— THE PROBLEM —
Under this line are the records; write out word for word the part that begins at the line containing "middle dip: (709, 541)" and ends at the line containing "ring mcp: (753, 515)", and no more.

Start of MATERIAL FOR THIS TASK

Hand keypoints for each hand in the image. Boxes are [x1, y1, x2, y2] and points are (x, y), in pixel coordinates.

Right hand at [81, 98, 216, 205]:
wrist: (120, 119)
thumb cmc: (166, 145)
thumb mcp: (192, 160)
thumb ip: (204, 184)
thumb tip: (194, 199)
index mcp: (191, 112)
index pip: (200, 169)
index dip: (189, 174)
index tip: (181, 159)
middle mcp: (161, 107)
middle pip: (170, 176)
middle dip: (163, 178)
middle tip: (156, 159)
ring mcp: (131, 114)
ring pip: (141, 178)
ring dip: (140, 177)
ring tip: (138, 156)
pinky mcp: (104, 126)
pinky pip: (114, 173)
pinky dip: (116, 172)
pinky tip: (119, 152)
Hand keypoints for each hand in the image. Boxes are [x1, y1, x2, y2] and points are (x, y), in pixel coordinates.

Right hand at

End of MATERIAL FOR THIS TASK
Start of MATERIAL FOR THIS TASK

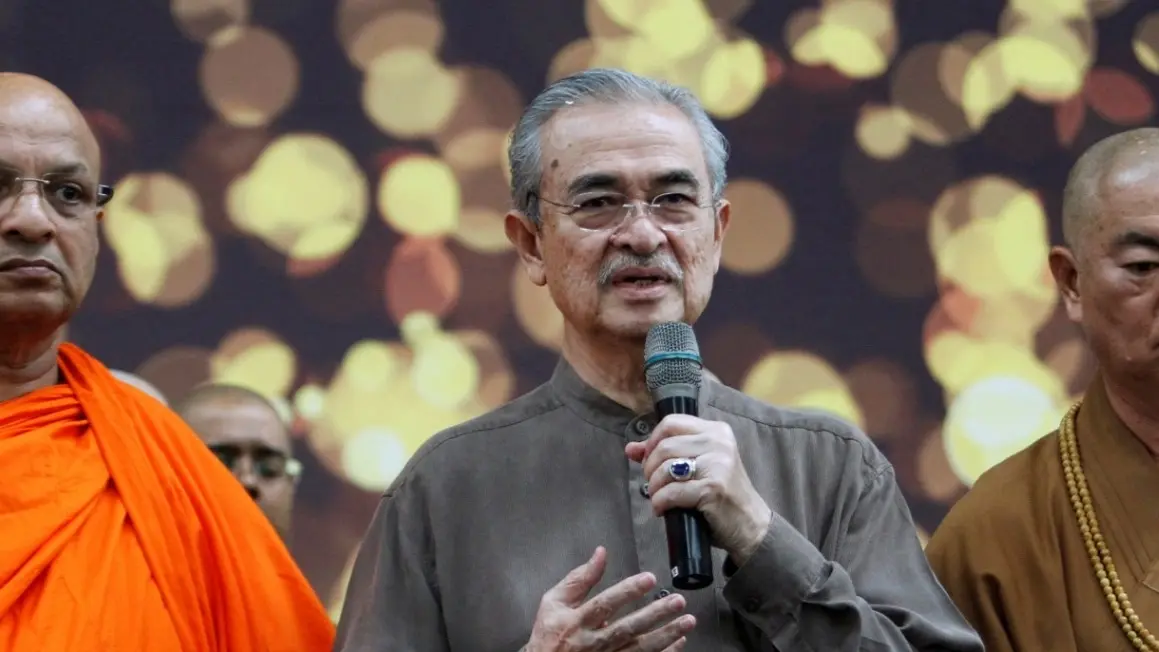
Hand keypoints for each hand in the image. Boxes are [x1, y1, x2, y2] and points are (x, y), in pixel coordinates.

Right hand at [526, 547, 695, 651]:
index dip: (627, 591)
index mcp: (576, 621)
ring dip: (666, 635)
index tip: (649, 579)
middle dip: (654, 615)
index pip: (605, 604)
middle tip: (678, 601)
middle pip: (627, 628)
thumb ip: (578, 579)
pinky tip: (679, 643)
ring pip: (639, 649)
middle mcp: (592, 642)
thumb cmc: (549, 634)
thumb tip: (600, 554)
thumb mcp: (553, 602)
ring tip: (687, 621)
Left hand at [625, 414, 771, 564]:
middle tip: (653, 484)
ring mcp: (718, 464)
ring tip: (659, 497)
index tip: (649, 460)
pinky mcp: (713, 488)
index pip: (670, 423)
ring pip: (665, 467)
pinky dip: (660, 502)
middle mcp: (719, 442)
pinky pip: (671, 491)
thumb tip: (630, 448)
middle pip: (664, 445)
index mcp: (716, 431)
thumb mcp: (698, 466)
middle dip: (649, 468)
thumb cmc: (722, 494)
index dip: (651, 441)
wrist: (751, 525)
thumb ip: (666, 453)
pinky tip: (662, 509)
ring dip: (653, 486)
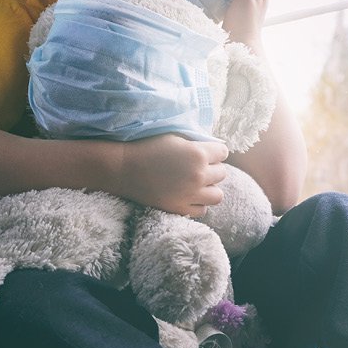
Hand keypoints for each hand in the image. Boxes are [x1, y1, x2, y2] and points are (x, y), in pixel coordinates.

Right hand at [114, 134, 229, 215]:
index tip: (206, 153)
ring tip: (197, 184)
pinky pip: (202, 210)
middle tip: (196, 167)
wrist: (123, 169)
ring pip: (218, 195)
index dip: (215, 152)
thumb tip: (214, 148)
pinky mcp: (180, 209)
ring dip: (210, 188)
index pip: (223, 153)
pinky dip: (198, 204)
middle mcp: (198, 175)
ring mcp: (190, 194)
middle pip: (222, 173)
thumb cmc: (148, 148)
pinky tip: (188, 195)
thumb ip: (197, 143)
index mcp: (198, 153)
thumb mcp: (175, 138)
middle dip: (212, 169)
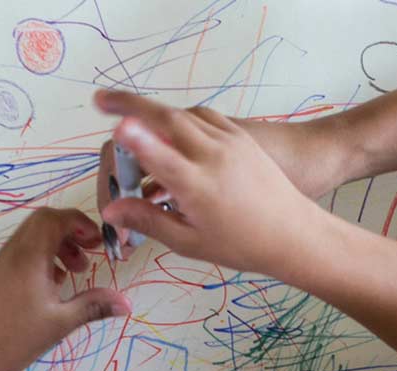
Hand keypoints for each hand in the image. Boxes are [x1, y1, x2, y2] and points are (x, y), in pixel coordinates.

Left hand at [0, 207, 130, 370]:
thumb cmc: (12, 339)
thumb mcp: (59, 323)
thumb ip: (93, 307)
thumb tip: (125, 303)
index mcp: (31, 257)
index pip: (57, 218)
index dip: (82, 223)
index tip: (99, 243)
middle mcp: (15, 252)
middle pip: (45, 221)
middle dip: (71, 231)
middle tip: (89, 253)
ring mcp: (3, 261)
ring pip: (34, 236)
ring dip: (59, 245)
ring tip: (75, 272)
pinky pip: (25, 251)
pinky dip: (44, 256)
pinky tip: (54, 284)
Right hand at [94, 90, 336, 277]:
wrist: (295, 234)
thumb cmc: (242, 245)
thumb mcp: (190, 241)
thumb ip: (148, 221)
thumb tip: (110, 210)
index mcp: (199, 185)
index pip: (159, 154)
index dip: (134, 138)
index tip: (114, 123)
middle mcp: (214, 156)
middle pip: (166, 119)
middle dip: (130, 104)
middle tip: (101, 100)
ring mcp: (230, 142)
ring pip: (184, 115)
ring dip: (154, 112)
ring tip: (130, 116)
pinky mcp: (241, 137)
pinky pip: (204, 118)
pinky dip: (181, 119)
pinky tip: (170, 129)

End of MATERIAL FOR THIS TASK
Start of MATERIAL FOR THIS TASK

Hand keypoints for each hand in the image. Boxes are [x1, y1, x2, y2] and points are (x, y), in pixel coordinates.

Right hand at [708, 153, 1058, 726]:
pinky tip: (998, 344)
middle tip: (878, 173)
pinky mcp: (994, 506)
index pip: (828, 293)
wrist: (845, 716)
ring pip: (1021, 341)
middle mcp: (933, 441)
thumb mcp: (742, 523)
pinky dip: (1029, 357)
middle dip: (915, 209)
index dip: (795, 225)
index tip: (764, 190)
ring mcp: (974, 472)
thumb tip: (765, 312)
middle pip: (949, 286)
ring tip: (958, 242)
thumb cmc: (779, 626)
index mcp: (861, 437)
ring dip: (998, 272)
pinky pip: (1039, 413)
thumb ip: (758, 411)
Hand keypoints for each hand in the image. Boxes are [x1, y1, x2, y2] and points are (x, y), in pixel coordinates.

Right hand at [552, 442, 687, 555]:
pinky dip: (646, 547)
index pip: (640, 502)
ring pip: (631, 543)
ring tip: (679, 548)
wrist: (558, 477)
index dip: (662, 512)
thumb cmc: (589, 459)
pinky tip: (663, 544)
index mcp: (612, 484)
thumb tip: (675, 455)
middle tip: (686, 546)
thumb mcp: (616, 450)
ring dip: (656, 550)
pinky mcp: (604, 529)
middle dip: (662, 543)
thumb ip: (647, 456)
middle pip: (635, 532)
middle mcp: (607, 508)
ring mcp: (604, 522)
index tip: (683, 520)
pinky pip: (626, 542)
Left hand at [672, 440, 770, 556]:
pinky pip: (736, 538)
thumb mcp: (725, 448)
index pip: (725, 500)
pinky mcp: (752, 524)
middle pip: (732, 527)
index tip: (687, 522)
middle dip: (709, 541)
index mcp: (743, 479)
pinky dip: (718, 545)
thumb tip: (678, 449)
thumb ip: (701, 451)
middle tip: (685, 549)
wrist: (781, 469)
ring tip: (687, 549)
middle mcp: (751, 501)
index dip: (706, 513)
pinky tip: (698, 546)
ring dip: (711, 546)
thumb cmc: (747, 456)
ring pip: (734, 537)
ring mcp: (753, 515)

End of MATERIAL FOR THIS TASK

— EXERCISE OUTPUT —
middle dip: (709, 541)
index mcp: (743, 479)
pinky dip: (718, 545)
thumb tip: (678, 449)
thumb ip: (701, 451)
middle tip: (685, 549)
wrist: (781, 469)
ring tip: (687, 549)
middle mcp: (751, 501)
index dip: (706, 513)
pinky tip: (698, 546)
ring dip: (711, 546)
thumb cmc: (747, 456)
ring pip: (734, 537)
ring mcp: (753, 515)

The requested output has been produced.